Piloci, którzy odwiedzili w grudniu siedzibę Lockheeda Martina, mogli nie tylko poćwiczyć na symulatorach F-35, lecz także zobaczyć linię produkcyjną tych maszyn. – Co 50 m stał F-35, a linia produkcyjna miała milę długości. Niesamowite wrażenie – podkreśla M., oficer z 2 Skrzydła Lotnictwa Taktycznego (nazwiska niektórych osób z personelu lotniczego nie są podawane do publicznej wiadomości). – Natomiast jak weszliśmy do centrum symulatorowego F-35, czułem się jak bohater ‘Gwiezdnych wojen’ albo uczestnik bardzo zaawansowanej gry komputerowej – dodaje. Pilot niedawno skończył 30 lat i ma na swoim koncie ponad 900 godzin spędzonych w powietrzu. Jest absolwentem liceum lotniczego w Dęblinie i amerykańskiej akademii lotniczej. Szkolenie teoretyczne i praktyczne z pilotowania samolotów bojowych rozpoczął kilka lat temu za oceanem. Latał T-6, T-38C Talon i w końcu wielozadaniowym F-16 w bazie lotniczej Tucson w Arizonie. Obecnie jest dowódcą klucza F-16 i przygotowuje się do roli instruktora. Czy będzie w przyszłości pilotował F-35? – Nie chcę zapeszać! Ale jeśli tylko padnie taka propozycja ze strony przełożonych, to na pewno nie będę się wahał – zapewnia.

W czasie tygodniowego pobytu w Teksasie polscy piloci korzystali z różnego typu symulatorów. Część z nich miała możliwość poćwiczyć w symulatorze „full motion” wiernie oddającym lot myśliwcem. – Przekonałem się, że F-35 niechętnie traci prędkość, mimo wielkości nie tworzy nadmiernego oporu aerodynamicznego, więc ciężko tę bestię w powietrzu wyhamować – podkreśla gen. Nowak. – Przyjemnie się go pilotuje i świetnie radzi sobie w dynamicznych manewrach.
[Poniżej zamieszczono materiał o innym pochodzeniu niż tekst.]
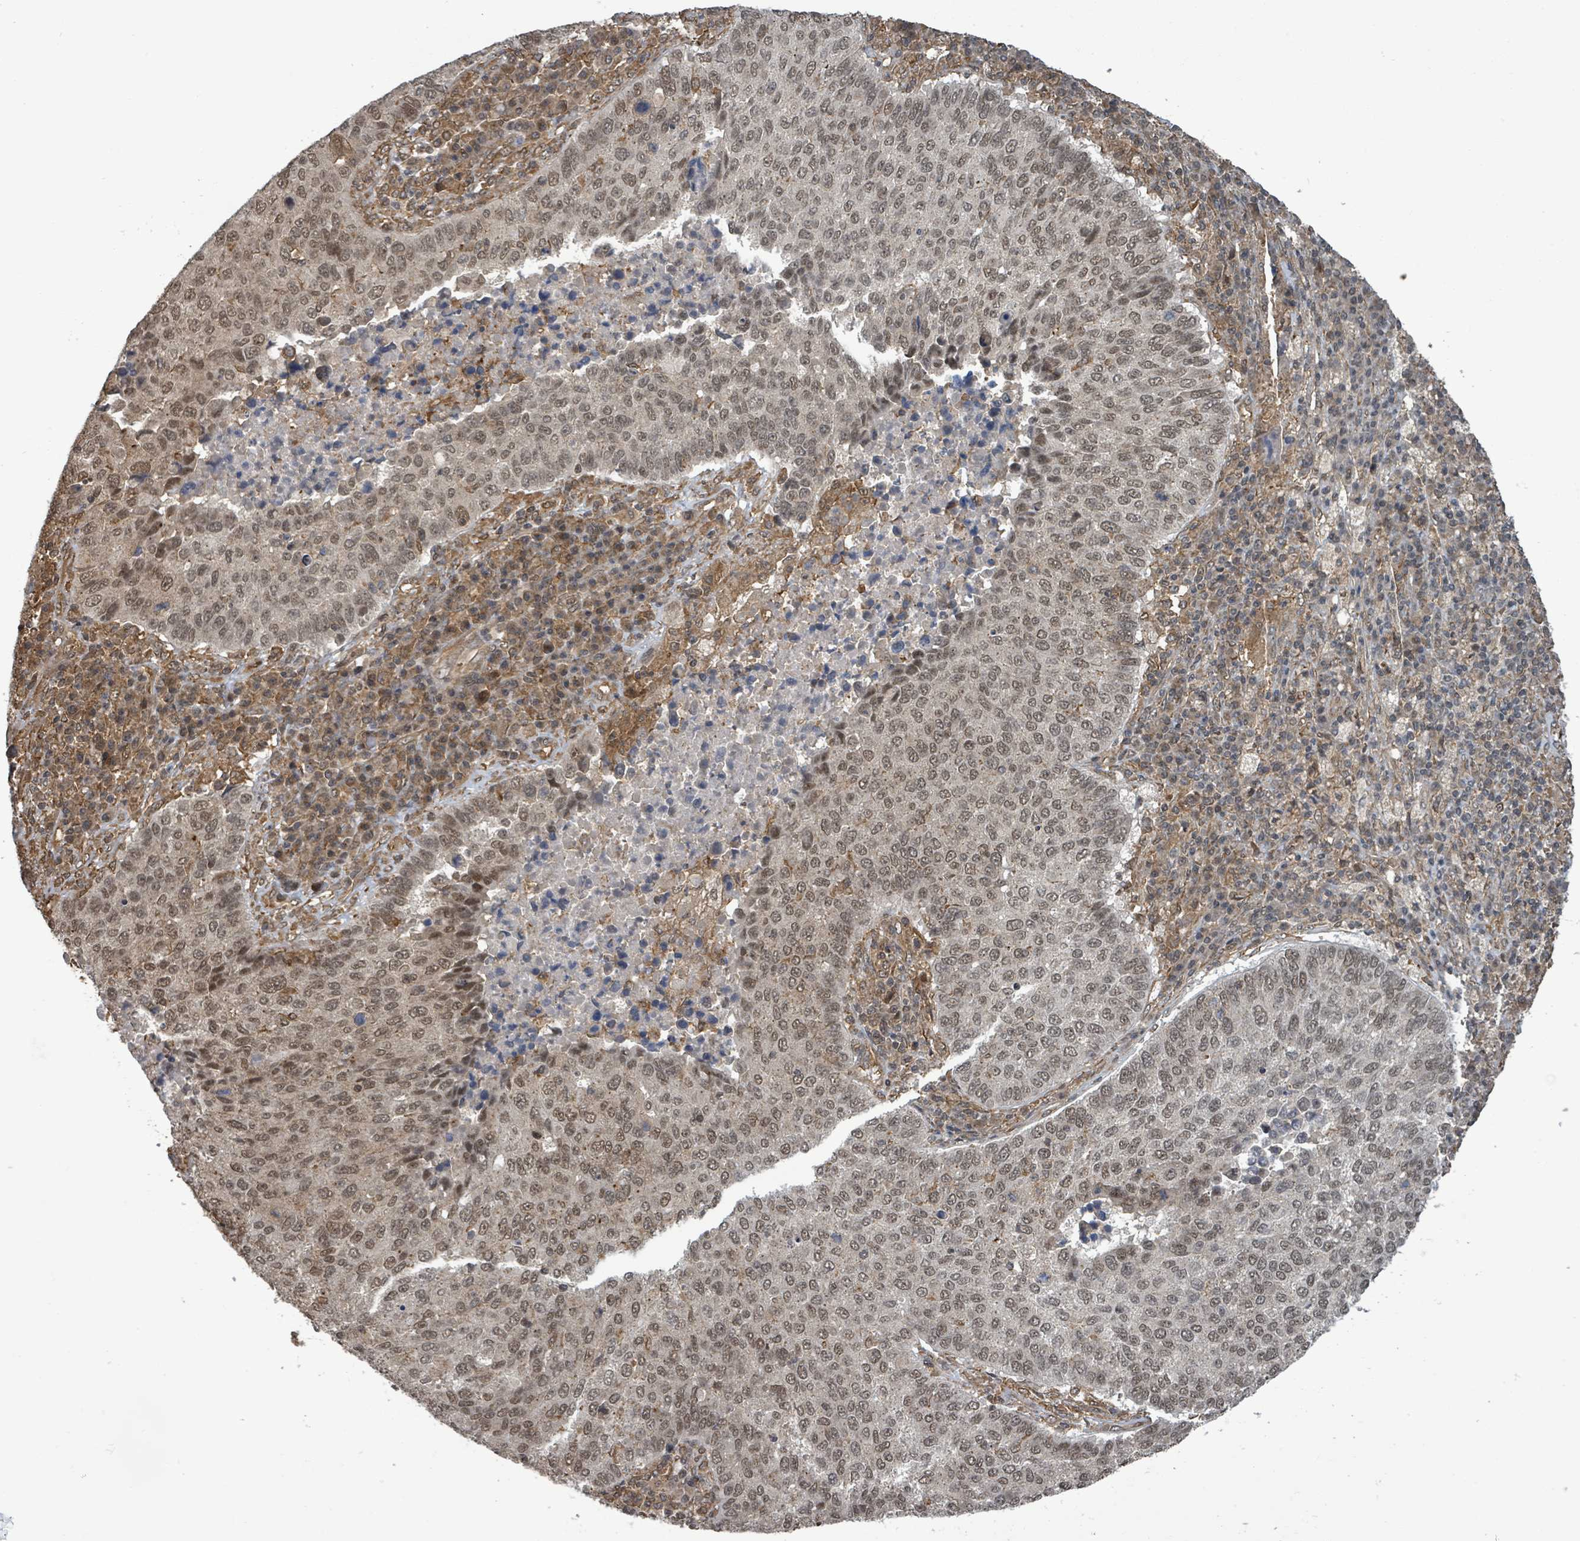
{"staining": {"intensity": "moderate", "quantity": ">75%", "location": "nuclear"}, "tissue": "lung cancer", "cell_type": "Tumor cells", "image_type": "cancer", "snomed": [{"axis": "morphology", "description": "Squamous cell carcinoma, NOS"}, {"axis": "topography", "description": "Lung"}], "caption": "High-magnification brightfield microscopy of lung cancer stained with DAB (brown) and counterstained with hematoxylin (blue). tumor cells exhibit moderate nuclear positivity is identified in about>75% of cells. (IHC, brightfield microscopy, high magnification).", "gene": "KLC1", "patient": {"sex": "male", "age": 73}}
Podczas lotu przy dużych kątach natarcia nie traci sterowności i pozwala się w pełni kontrolować – uzupełnia J., przyszły dowódca ugrupowania F-16.

(fot. Lockheed Martin, Anthony Nelsoon)

Wszyscy szkolili się w sali wyposażonej w osiem stanowisk treningowych: cztery z pełnym odwzorowaniem misji i wiernie odtworzonym kokpitem oraz cztery nieznacznie uproszczone, ale również pozwalające ćwiczyć użycie awioniki i pracę w kokpicie. – Każdego dnia mieliśmy po dwie sesje symulatorowe. Jednocześnie loty wykonywało ośmiu pilotów. Trudność misji powietrznych z treningu na trening rosła – podkreślają lotnicy. Na początku prowadzili proste walki powietrzne, odpalali rakiety, zrzucali bomby na cele naziemne. Potem ćwiczyli loty w formacji czterech maszyn, za pomocą radarów samolotu szukali celów na ziemi, następnie je bombardowali. Finalnie wykonali operację powietrzną dwoma kluczami samolotów. W czasie gdy część ugrupowania walczyła z przeciwnikiem w powietrzu, pozostali musieli złamać system obrony przeciwlotniczej. Wszystkie treningi symulatorowe były nagrywane, po czym omawiane w ramach debriefingu. Pomiędzy treningami uczestniczyli także w wykładach, które specjalnie dla nich poprowadzili inżynierowie Lockheeda Martina, piloci z Luke Air Force Base i instruktorzy symulatorowi. Dotyczyły one przede wszystkim zastosowania myśliwców V generacji. Mówili m.in. o wykorzystaniu sensorów, taktyce i planowaniu misji powietrznych. – ‘Wow’!, to moja pierwsza reakcja, gdy wsiadłem do symulatora. W F-16 mamy dwa niewielkie wyświetlacze MFD, które ledwie mieszczą wszystkie wymagane informacje taktyczne, mnóstwo przycisków i przełączników, a tu, w F-35, nie ma nic analogowego. Jeden duży ekran dotykowy o dobrej rozdzielczości, na którym wyświetlane są wszystkie niezbędne informacje. Pilot może dowolnie konfigurować i dzielić wyświetlacz na mniejsze portale stosownie do wymagań misji i własnych preferencji – mówi M.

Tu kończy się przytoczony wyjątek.